Like the previous economy test, the new WLTP procedure is lab-based but far more representativeof real-world conditions CREDIT: PATRICK T. FALLON/BLOOMBERG

After the Volkswagen scandal, concerns over diesel emissions and general dissatisfaction with the real-world economy figures of new cars compared with their official figures, a long-awaited new emissions test came into force on September 1st, 2018.

The Worldwide harmonised Light-duty vehicles Test Procedure (abbreviated to WLTP) is designed to give a more realistic gauge of a car’s efficiency than the New European Drive Cycle (NEDC) test that it replaces. Every model registered in the UK must now be homologated under WLTP, which is developed for global use but which is also subject to specific European regulations.

The WLTP is a far more comprehensive test than NEDC. It will produce figures for nitrogen oxides (NOx), particulates by mass and number (PM/PN), carbon monoxide (CO), fuel economy and CO2 emissions, as well as the energy consumption and driving range of electric vehicles.

Consumers should look out for the four categories – low, medium, high and extra-high – which effectively represent city, urban, A-road and motorway driving, and there will also be an average combined economy and emissions figure calculated from those figures.

The outgoing NEDC test was implemented in the Eighties and became notorious for returning over-optimistic fuel economy and CO2 emissions figures that were virtually unachievable in real driving conditions.

As with the old NEDC test, the WLTP is carried out in a laboratory, but the test is longer and more varied in order to be more representative of real-world driving.
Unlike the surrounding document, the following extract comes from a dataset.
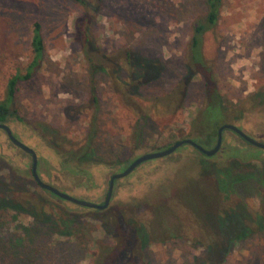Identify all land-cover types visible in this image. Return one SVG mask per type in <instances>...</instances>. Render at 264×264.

Developed using some 500,000 miles of real driving data gathered from drivers all around the world, the WLTP lasts 30 minutes and 14.4 miles, at an average speed of 28.9mph and a maximum of 81.3mph, allowing for temperature changes from 14 degrees C to 23 degrees C, with gearchange points differing depending on the vehicle, and a variety of driving phases including acceleration and braking. A car’s power-to-weight ratio also dictates variable factors in the test cycle.

 By comparison, the NEDC test lasted 20 minutes and 6.8 miles, had lower speeds, fewer stops, and didn’t take into account the effect of optional equipment such as air-conditioning, as the WLTP does.

Roughly speaking, experts estimate that there is a disparity of as much as 20 per cent between figures attained under the NEDC and the WLTP, but of course it will vary. A VW Up GTI, for instance, achieves 110g/km of CO2 and an economy of 49mpg (EU Combined) under NEDC rules, but testing under the WLTP regime sees those figures amended to 127g/km and 42mpg.

Electric cars are likely to have a considerable variation in official driving range between the two test formats, too. The new Jaguar I-Pace will cover 337 miles on a full charge under NEDC conditions, or 298 miles under WLTP. Jaguar has also stated that it will have a range of about 240 miles “when driven like a Jaguar”.

The more comprehensive WLTP figures will also make it easier to get a grasp on the potential range and economy of plug-in hybrid cars (PHEVs). Phil Stones, chief engineer at the Millbrook vehicle testing centre’s propulsion department, explained that the new test procedure sees PHEVs tested “with the battery fully charged and then fully depleted. The problem remains that, with PHEVs, the economy can be anything from zero fuel usage if you charge up regularly and do short trips, to quite poor fuel economy if you do a lot of motorway miles, when you’re likely to be better off with a conventional diesel.”

 Getting that message across in standardised test data isn’t easy, but the WLTP test for PHEVs will show a pure electric range as well as the car’s economy with the battery depleted, and a combined overall figure, making it easier to judge whether a PHEV is suited to your projected usage.